▸ WHAT THE TASK REQUIRES
Copy every line of text in the data below word for word. Leave out the pictures.

◇ ◇ ◇ ◇ ◇ ◇ ◇

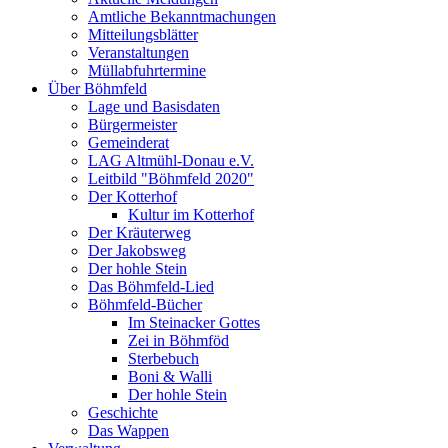
Amtliche Bekanntmachungen
Mitteilungsblätter
Veranstaltungen
Müllabfuhrtermine
Über Böhmfeld
Lage und Basisdaten
Bürgermeister
Gemeinderat
LAG Altmühl-Donau e.V.
Leitbild "Böhmfeld 2020"
Der Kotterhof
Kultur im Kotterhof
Der Kräuterweg
Der Jakobsweg
Der hohle Stein
Das Böhmfeld-Lied
Böhmfeld-Bücher
Im Steinacker Gottes
Zei in Böhmföd
Sterbebuch
Boni & Walli
Der hohle Stein
Geschichte
Das Wappen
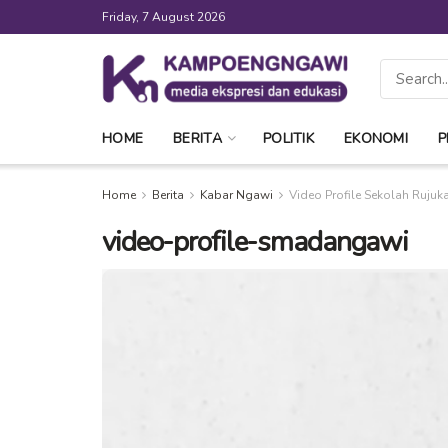
Friday, 7 August 2026
HOME
BERITA
POLITIK
EKONOMI
P
Home
Berita
Kabar Ngawi
Video Profile Sekolah Ruju
video-profile-smadangawi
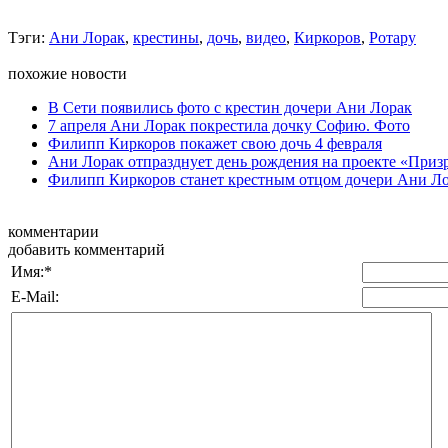
Тэги:
Ани Лорак
,
крестины
,
дочь
,
видео
,
Киркоров
,
Ротару
похожие новости
В Сети появились фото с крестин дочери Ани Лорак
7 апреля Ани Лорак покрестила дочку Софию. Фото
Филипп Киркоров покажет свою дочь 4 февраля
Ани Лорак отпразднует день рождения на проекте «Приз
Филипп Киркоров станет крестным отцом дочери Ани Л
комментарии
добавить комментарий
Имя:
*
E-Mail:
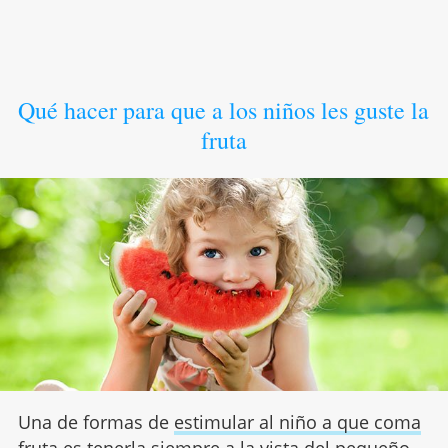
Qué hacer para que a los niños les guste la
fruta
Una de formas de
estimular al niño a que coma
fruta
es tenerla siempre a la vista del pequeño,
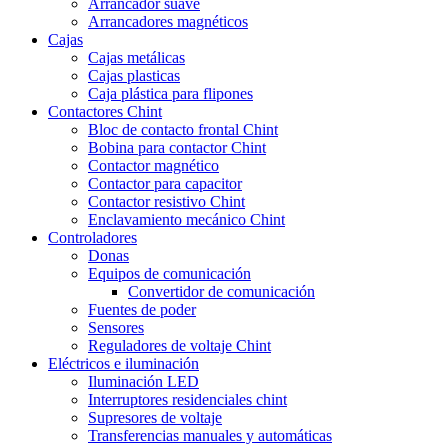
Arrancador suave
Arrancadores magnéticos
Cajas
Cajas metálicas
Cajas plasticas
Caja plástica para flipones
Contactores Chint
Bloc de contacto frontal Chint
Bobina para contactor Chint
Contactor magnético
Contactor para capacitor
Contactor resistivo Chint
Enclavamiento mecánico Chint
Controladores
Donas
Equipos de comunicación
Convertidor de comunicación
Fuentes de poder
Sensores
Reguladores de voltaje Chint
Eléctricos e iluminación
Iluminación LED
Interruptores residenciales chint
Supresores de voltaje
Transferencias manuales y automáticas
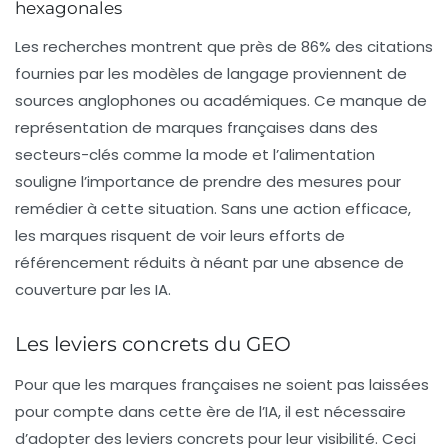
hexagonales
Les recherches montrent que près de
86%
des citations
fournies par les modèles de langage proviennent de
sources anglophones ou académiques. Ce manque de
représentation de marques françaises dans des
secteurs-clés comme la mode et l’alimentation
souligne l’importance de prendre des mesures pour
remédier à cette situation. Sans une action efficace,
les marques risquent de voir leurs efforts de
référencement
réduits à néant par une absence de
couverture par les IA.
Les leviers concrets du GEO
Pour que les marques françaises ne soient pas laissées
pour compte dans cette ère de l’IA, il est nécessaire
d’adopter des leviers concrets pour leur visibilité. Ceci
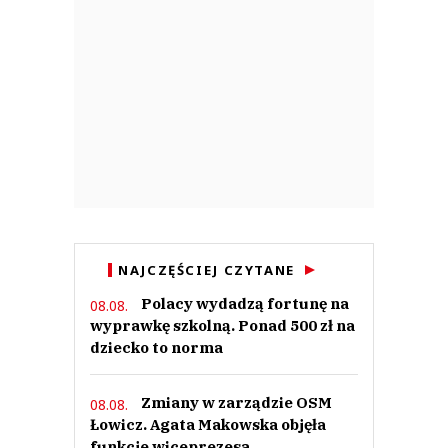
NAJCZĘŚCIEJ CZYTANE
Polacy wydadzą fortunę na
08.08.
wyprawkę szkolną. Ponad 500 zł na
dziecko to norma
Zmiany w zarządzie OSM
08.08.
Łowicz. Agata Makowska objęła
funkcje wiceprezesa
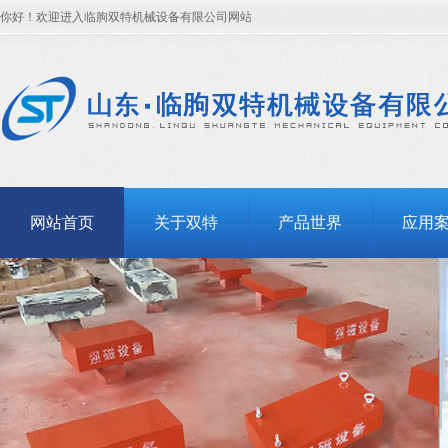
你好！欢迎进入临朐双特机械设备有限公司网站
网站首页
关于双特
产品世界
应用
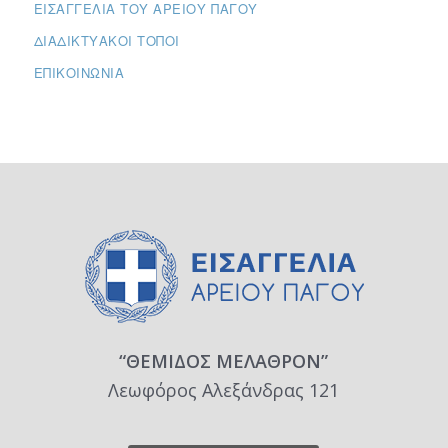
ΕΙΣΑΓΓΕΛΊΑ ΤΟΥ ΑΡΕΊΟΥ ΠΆΓΟΥ
ΔΙΑΔΙΚΤΥΑΚΟΊ ΤΌΠΟΙ
ΕΠΙΚΟΙΝΩΝΊΑ
“ΘΕΜΙΔΟΣ ΜΕΛΑΘΡΟΝ”
Λεωφόρος Αλεξάνδρας 121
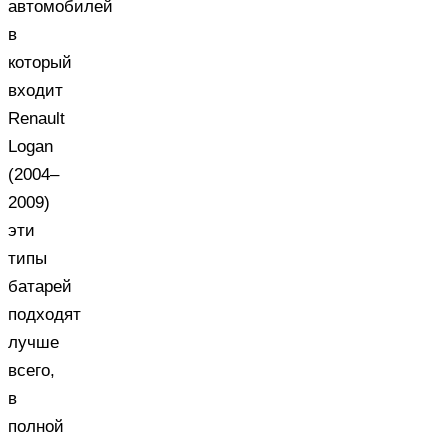
автомобилей
в
который
входит
Renault
Logan
(2004–
2009)
эти
типы
батарей
подходят
лучше
всего,
в
полной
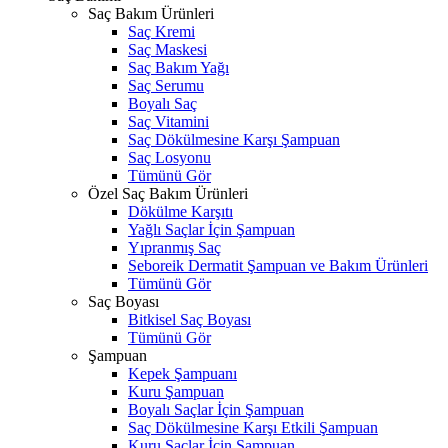
Saç Bakım Ürünleri
Saç Kremi
Saç Maskesi
Saç Bakım Yağı
Saç Serumu
Boyalı Saç
Saç Vitamini
Saç Dökülmesine Karşı Şampuan
Saç Losyonu
Tümünü Gör
Özel Saç Bakım Ürünleri
Dökülme Karşıtı
Yağlı Saçlar İçin Şampuan
Yıpranmış Saç
Seboreik Dermatit Şampuan ve Bakım Ürünleri
Tümünü Gör
Saç Boyası
Bitkisel Saç Boyası
Tümünü Gör
Şampuan
Kepek Şampuanı
Kuru Şampuan
Boyalı Saçlar İçin Şampuan
Saç Dökülmesine Karşı Etkili Şampuan
Kuru Saçlar İçin Şampuan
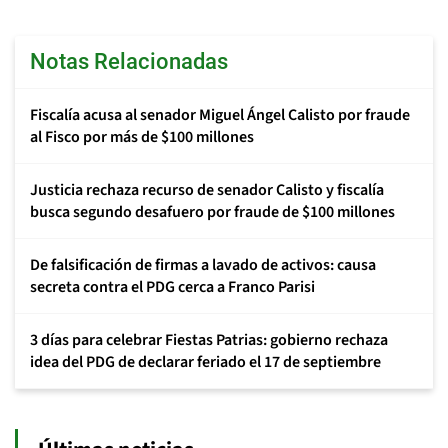
Notas Relacionadas
Fiscalía acusa al senador Miguel Ángel Calisto por fraude
al Fisco por más de $100 millones
Justicia rechaza recurso de senador Calisto y fiscalía
busca segundo desafuero por fraude de $100 millones
De falsificación de firmas a lavado de activos: causa
secreta contra el PDG cerca a Franco Parisi
3 días para celebrar Fiestas Patrias: gobierno rechaza
idea del PDG de declarar feriado el 17 de septiembre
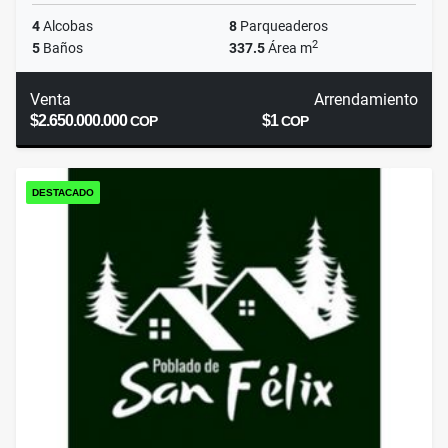
4
Alcobas
8
Parqueaderos
2
5
Baños
337.5
Área m
Venta
Arrendamiento
$2.650.000.000
$1
COP
COP
DESTACADO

◇ ◇ ◇ ◇ ◇ ◇ ◇

▸ SOLUTION TO THIS PROBLEM
Amtliche Bekanntmachungen
Mitteilungsblätter
Veranstaltungen
Müllabfuhrtermine
Über Böhmfeld
Lage und Basisdaten
Bürgermeister
Gemeinderat
LAG Altmühl-Donau e.V.
Leitbild "Böhmfeld 2020"
Der Kotterhof
Kultur im Kotterhof
Der Kräuterweg
Der Jakobsweg
Der hohle Stein
Das Böhmfeld-Lied
Böhmfeld-Bücher
Im Steinacker Gottes
Zei in Böhmföd
Sterbebuch
Boni & Walli
Der hohle Stein
Geschichte
Das Wappen
Friday, 7 August 2026
HOME
BERITA
POLITIK
EKONOMI
P
Home
Berita
Kabar Ngawi
Video Profile Sekolah Ruju
video-profile-smadangawi
Тэги:
Ани Лорак
,
крестины
,
дочь
,
видео
,
Киркоров
,
Ротару
похожие новости
В Сети появились фото с крестин дочери Ани Лорак
7 апреля Ани Лорак покрестила дочку Софию. Фото
Филипп Киркоров покажет свою дочь 4 февраля
Ани Лорак отпразднует день рождения на проекте «Приз
Филипп Киркоров станет крестным отцом дочери Ани Л
комментарии
добавить комментарий
Имя:
*
E-Mail:
Qué hacer para que a los niños les guste la
fruta
Una de formas de
estimular al niño a que coma
fruta
es tenerla siempre a la vista del pequeño,
Arrancador suave
Arrancadores magnéticos
Cajas
Cajas metálicas
Cajas plasticas
Caja plástica para flipones
Contactores Chint
Bloc de contacto frontal Chint
Bobina para contactor Chint
Contactor magnético
Contactor para capacitor
Contactor resistivo Chint
Enclavamiento mecánico Chint
Controladores
Donas
Equipos de comunicación
Convertidor de comunicación
Fuentes de poder
Sensores
Reguladores de voltaje Chint
Eléctricos e iluminación
Iluminación LED
Interruptores residenciales chint
Supresores de voltaje
Transferencias manuales y automáticas
hexagonales
Les recherches montrent que près de
86%
des citations
fournies par les modèles de langage proviennent de
sources anglophones ou académiques. Ce manque de
représentation de marques françaises dans des
secteurs-clés comme la mode et l’alimentation
souligne l’importance de prendre des mesures pour
remédier à cette situation. Sans une action efficace,
les marques risquent de voir leurs efforts de
référencement
réduits à néant par une absence de
couverture par les IA.
Les leviers concrets du GEO
Pour que les marques françaises ne soient pas laissées
pour compte dans cette ère de l’IA, il est nécessaire
d’adopter des leviers concrets pour leur visibilité. Ceci
NAJCZĘŚCIEJ CZYTANE
Polacy wydadzą fortunę na
08.08.
wyprawkę szkolną. Ponad 500 zł na
dziecko to norma
Zmiany w zarządzie OSM
08.08.
Łowicz. Agata Makowska objęła
funkcje wiceprezesa
你好！欢迎进入临朐双特机械设备有限公司网站
网站首页
关于双特
产品世界
应用
ΕΙΣΑΓΓΕΛΊΑ ΤΟΥ ΑΡΕΊΟΥ ΠΆΓΟΥ
ΔΙΑΔΙΚΤΥΑΚΟΊ ΤΌΠΟΙ
ΕΠΙΚΟΙΝΩΝΊΑ
“ΘΕΜΙΔΟΣ ΜΕΛΑΘΡΟΝ”
Λεωφόρος Αλεξάνδρας 121
автомобилей
в
который
входит
Renault
Logan
(2004–
2009)
эти
типы
батарей
подходят
лучше
всего,
в
полной
Saç Bakım Ürünleri
Saç Kremi
Saç Maskesi
Saç Bakım Yağı
Saç Serumu
Boyalı Saç
Saç Vitamini
Saç Dökülmesine Karşı Şampuan
Saç Losyonu
Tümünü Gör
Özel Saç Bakım Ürünleri
Dökülme Karşıtı
Yağlı Saçlar İçin Şampuan
Yıpranmış Saç
Seboreik Dermatit Şampuan ve Bakım Ürünleri
Tümünü Gör
Saç Boyası
Bitkisel Saç Boyası
Tümünü Gör
Şampuan
Kepek Şampuanı
Kuru Şampuan
Boyalı Saçlar İçin Şampuan
Saç Dökülmesine Karşı Etkili Şampuan
Kuru Saçlar İçin Şampuan
Notas Relacionadas
Fiscalía acusa al senador Miguel Ángel Calisto por fraude
al Fisco por más de $100 millones
Justicia rechaza recurso de senador Calisto y fiscalía
busca segundo desafuero por fraude de $100 millones
De falsificación de firmas a lavado de activos: causa
secreta contra el PDG cerca a Franco Parisi
3 días para celebrar Fiestas Patrias: gobierno rechaza
idea del PDG de declarar feriado el 17 de septiembre
4
Alcobas
8
Parqueaderos
2
5
Baños
337.5
Área m
Venta
Arrendamiento
$2.650.000.000
$1
COP
COP
DESTACADO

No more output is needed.